[Selected text]
* start *

This approach not only reduces downtime but also alleviates the pressure on our technical teams. No longer bogged down by the tedious process of troubleshooting individual cluster hiccups, they can focus on more strategic, value-driven tasks. The end result? An infrastructure that’s resilient, scalable, and primed for the demands of modern retail. With k3s at its core, and a cattle approach to management, we ensure consistency and reliability across all our store locations, day in and day out.

The Installation

The installation process is pretty simple, in the form of a bash script (yes, good old bash). We can easily startup a cluster.

The only other customisation for the environment is the installation of our custom CA’s as we ssl-intercept on our corporate proxy.

1. Setup our environment

This was done on a minimal ubuntu installation. Although k3s doesn’t really say we need to disable swap — it’s standard practice for a full Kubernetes installation.

jysk@jysk:~$ sudo sed -ri '/\sswap\s/s/^#?/#/' /etc/fstab
jysk@jysk:~$ sudo swapoff -a
jysk@jysk:~$ free -h
total used free shared buff/cache available
Mem: 3.8Gi 300Mi 2.9Gi 32Mi 649Mi 3.2Gi
Swap: 0B 0B 0B
jysk@jysk:~$

In JYSK we have a corporate proxy which protects our systems from direct access to the net. To make this work with K3s — and other deployments we need to specify this in our session. K3s automatically takes these settings and applies them to the installation.

export HTTP_PROXY="http://<proxy>:8080"
export HTTPS_PROXY="http://<proxy>:8080"
export NO_PROXY="jysk.com,jysk.local,127.0.0.0/8,10.0.0.0/8,172.16.0.0/12,192.168.0.0/16,localhost"
export KUBECONFIG=/etc/rancher/k3s/k3s.yaml
export GITHUB_TOKEN=<token>

2. Download Cilium, FluxCD

Download Cilium, straight from the horses mouth — see their quickstart for more info on this. The benefit of fetching directly is we can fetch the latest stable version. We also fetch FluxCD as we will be using this as part of our GitOps deployment process, a quickstart guide can also be found for FluxCD

# Download Cilium
echo "Downloading Cilium..."
CILIUM_CLI_VERSION=$(curl -s https://raw.githubusercontent.com/cilium/cilium-cli/main/stable-v0.14.txt)

* end *

[Information given]
* start *

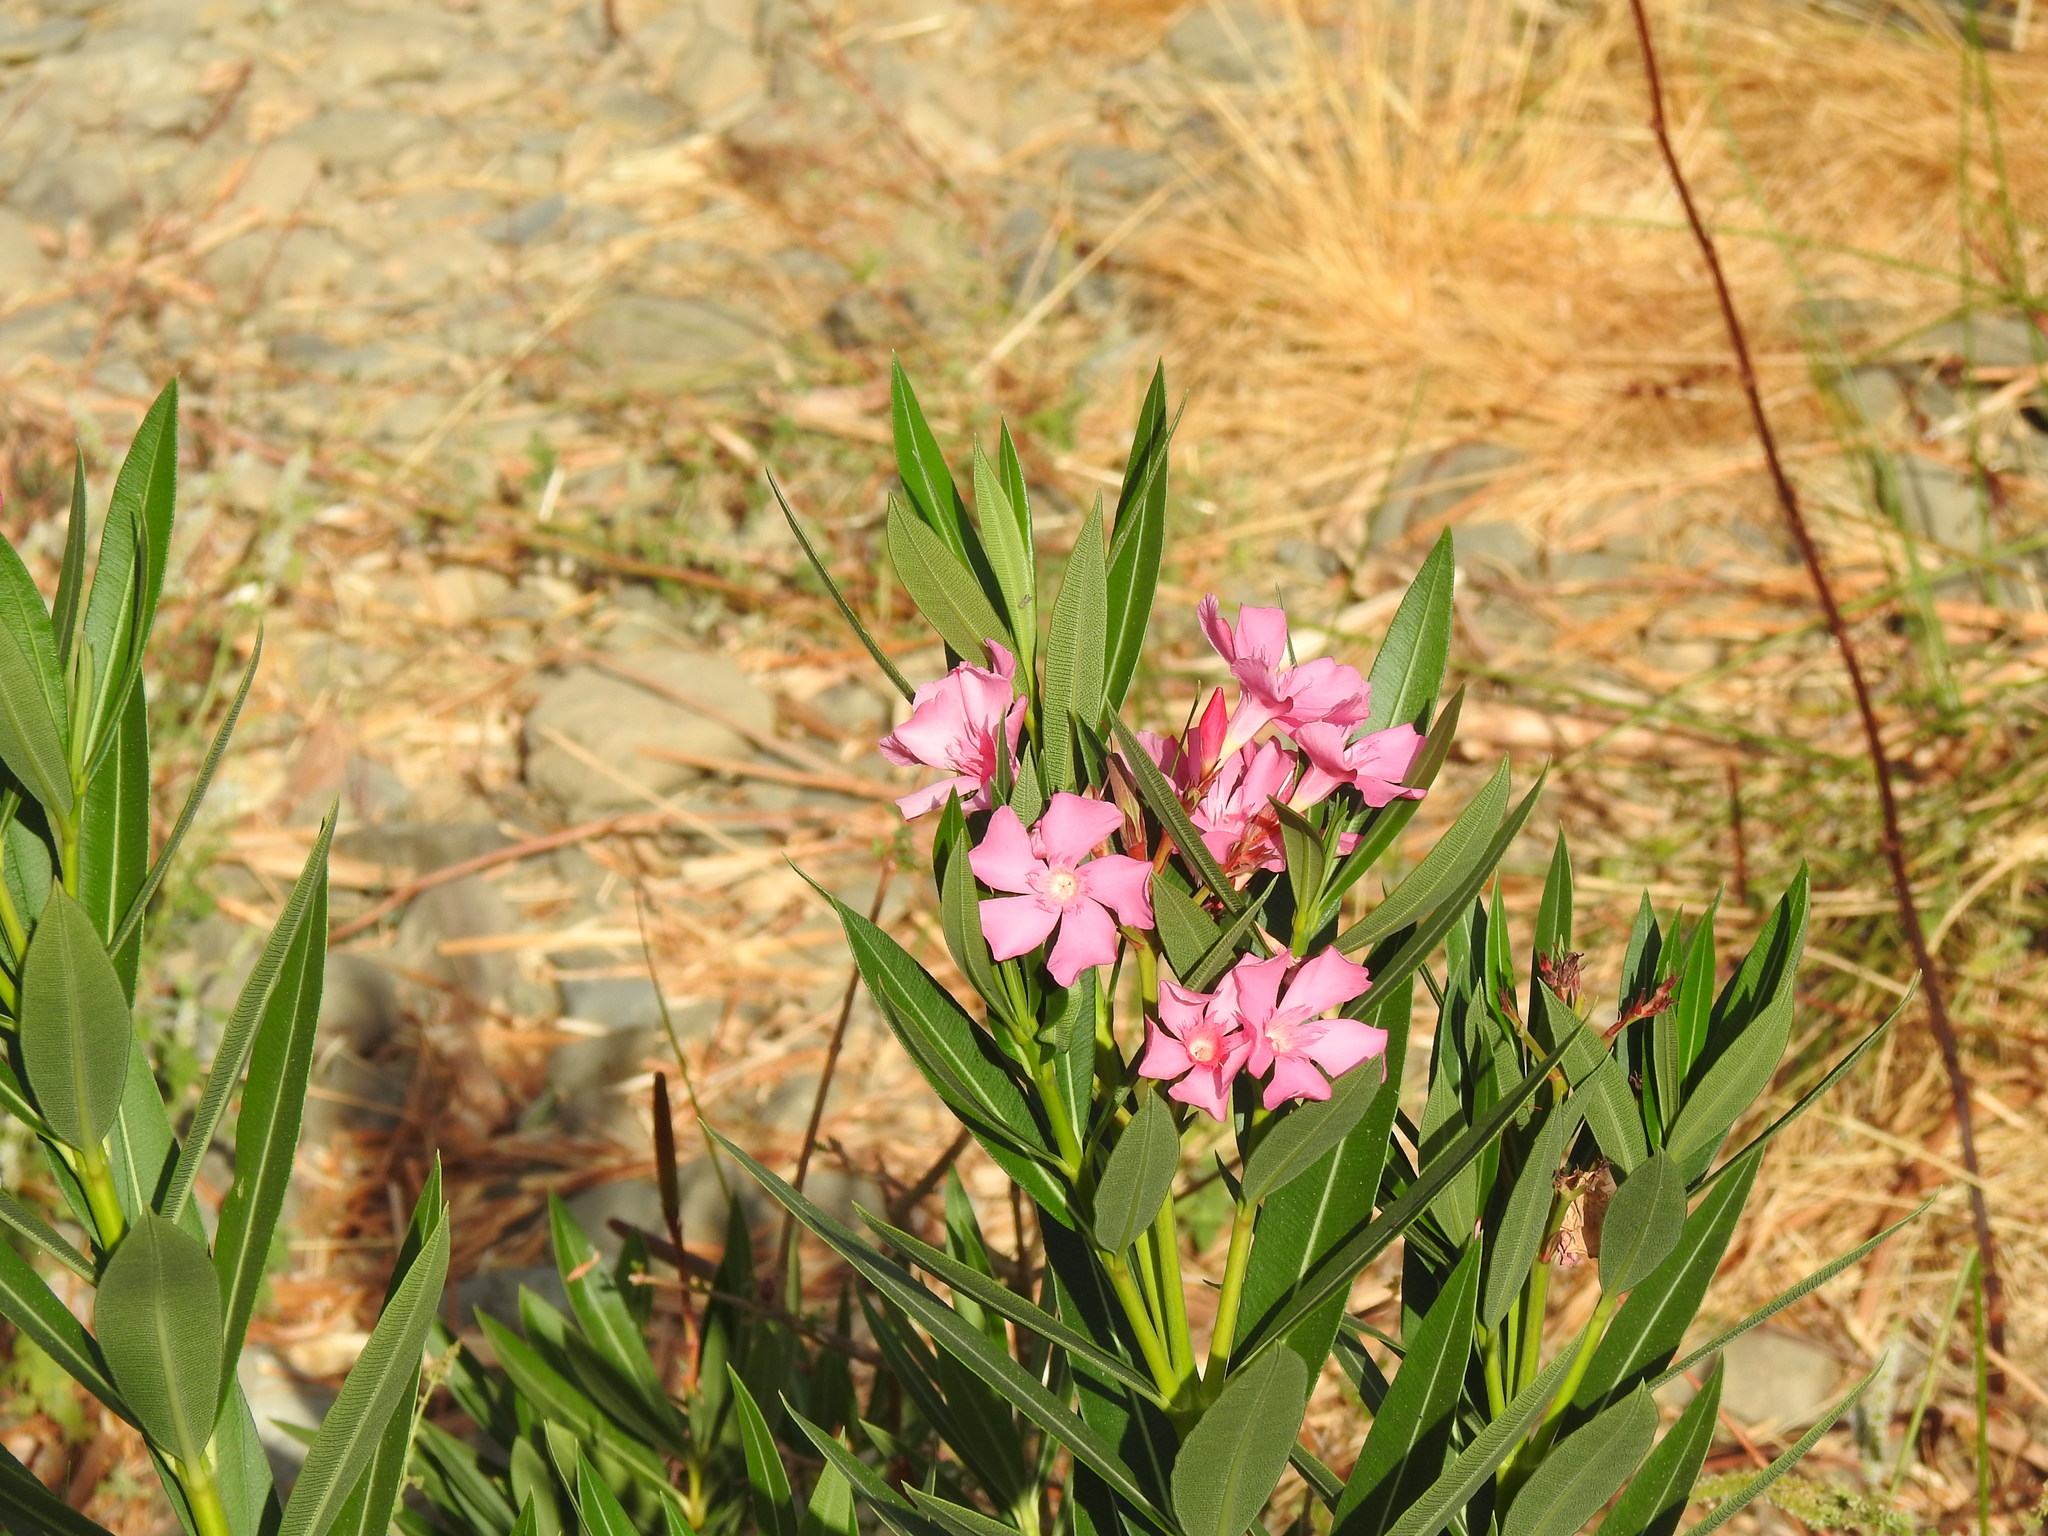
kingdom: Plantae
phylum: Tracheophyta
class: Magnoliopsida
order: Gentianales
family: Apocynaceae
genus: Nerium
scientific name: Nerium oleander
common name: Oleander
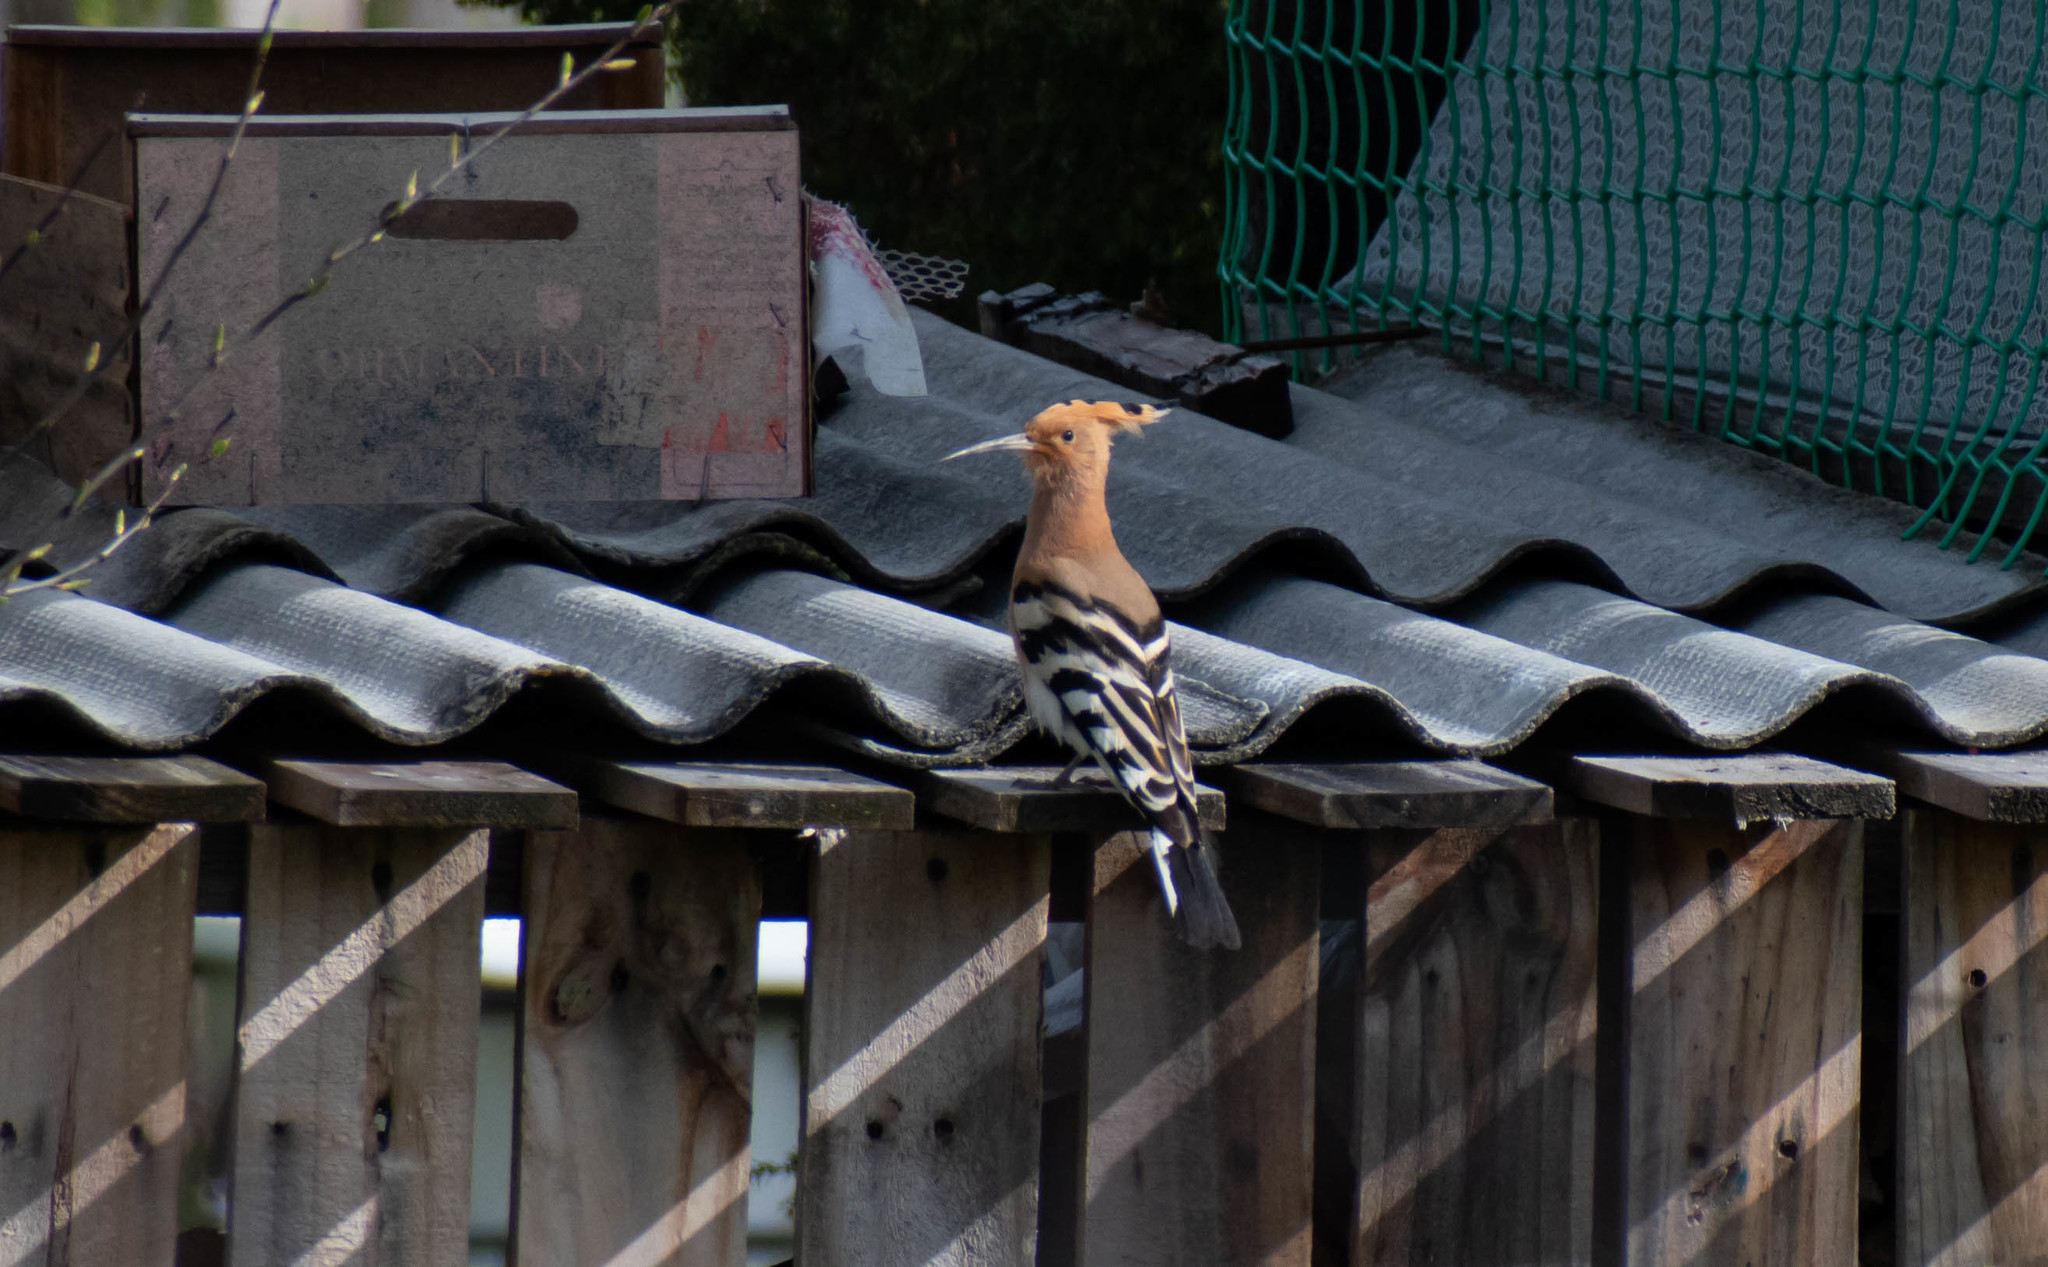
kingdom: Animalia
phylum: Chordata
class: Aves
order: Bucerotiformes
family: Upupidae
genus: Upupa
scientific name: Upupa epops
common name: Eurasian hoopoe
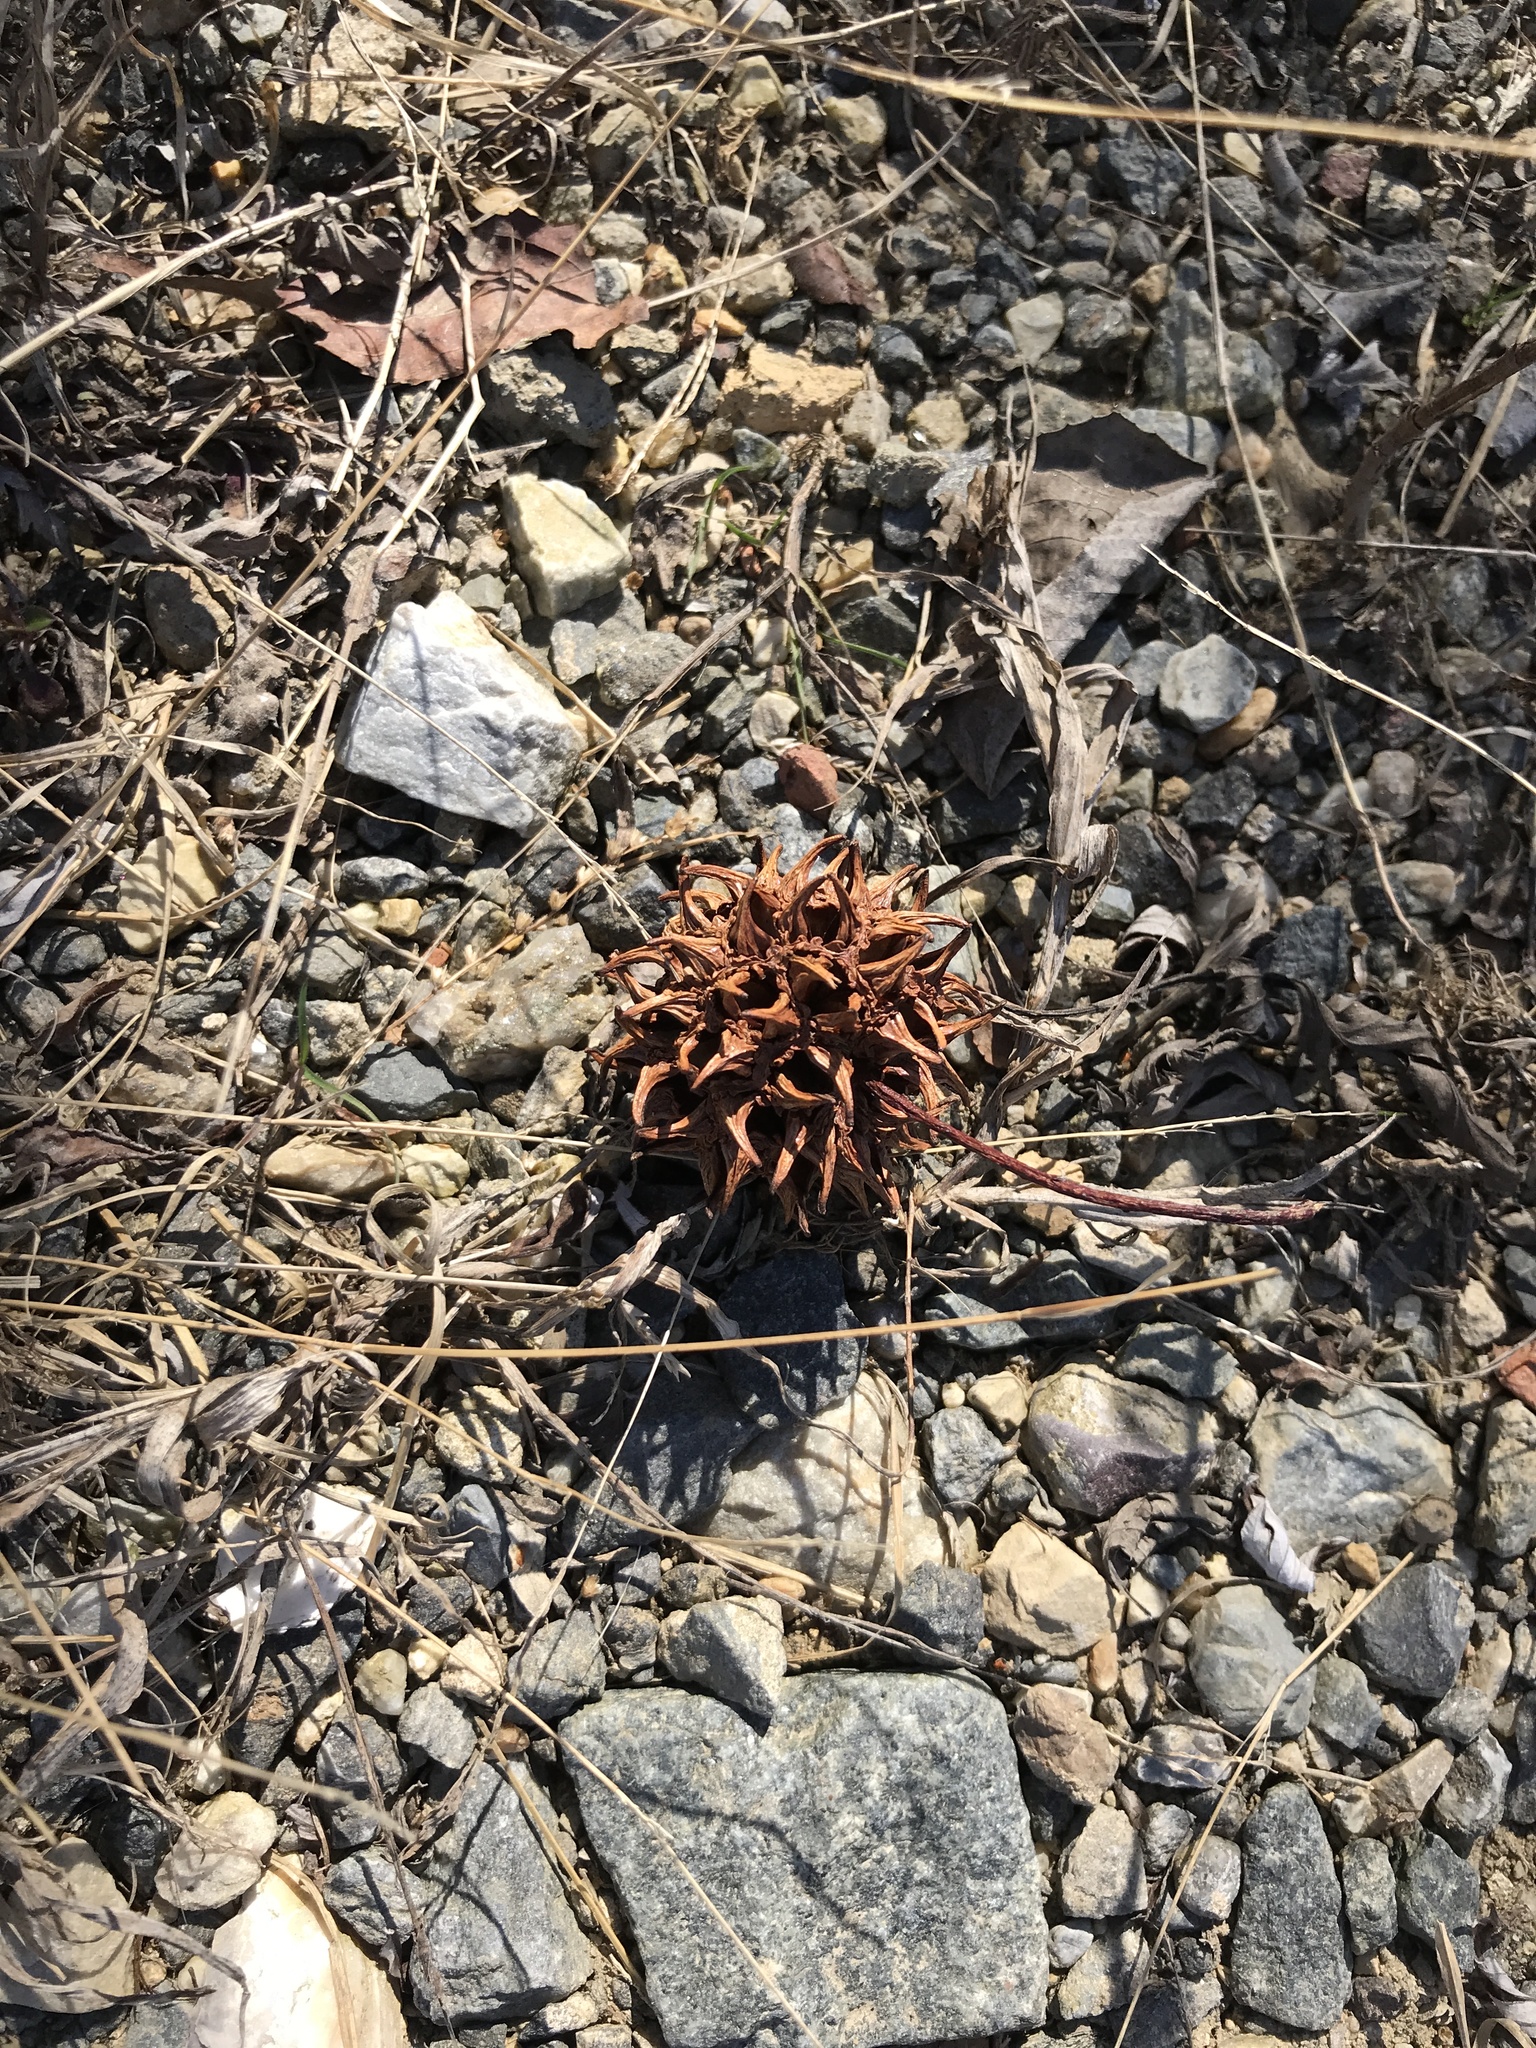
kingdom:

* end *

[Written task 1] According to the k3s installation text, why do the custom CAs need to be installed?
[Written task 2] Carry on writing the k3s installation text from its last line.

[Expected answer 1] The custom CAs are needed because the company SSL-intercepts traffic on its corporate proxy.

[Expected answer 2]
CLI_ARCH=amd64
if [ "$(uname -m)" = "aarch64" ]; then CLI_ARCH=arm64; fi
curl -L --fail --remote-name-all https://github.com/cilium/cilium-cli/releases/download/${CILIUM_CLI_VERSION}/cilium-linux-${CLI_ARCH}.tar.gz{,.sha256sum}
sha256sum --check cilium-linux-${CLI_ARCH}.tar.gz.sha256sum
sudo tar xzvfC cilium-linux-${CLI_ARCH}.tar.gz /usr/local/bin
rm cilium-linux-${CLI_ARCH}.tar.gz{,.sha256sum}
    # Download flux
echo "Downloading FluxCD.."
curl -s https://fluxcd.io/install.sh | bash -

3. Custom Configuration

The custom configuration is probably JYSK specific, but we deploy out own internal registry where we also proxy out to external registries, among the obvious bandwidth savings we can also scan these public images as we pull them down.

K3s looks at /etc/rancher/k3s/registries.yaml for these settings, and after some trial and error we managed to proxy the most common registries that k3s, cilium and flux uses. Add more if you need to!

# Configure mirrors
echo "Configuring mirrors (JYSK CR)"
mkdir -p /etc/rancher/k3s/ && \
cat > /etc/rancher/k3s/registries.yaml << EOF
mirrors:
quay.io:
endpoint:
- "https://<internal cr>/v2"
rewrite:
"(.*)": "quay-proxy/\$1"
ghcr.io:
endpoint:
- "https://<internal cr>/v2"
rewrite:
"(.*)": "ghcr/\$1"
docker.io:
endpoint:
- "https://<internal cr>/v2"
rewrite:
"(.*)": "dockerio/\$1"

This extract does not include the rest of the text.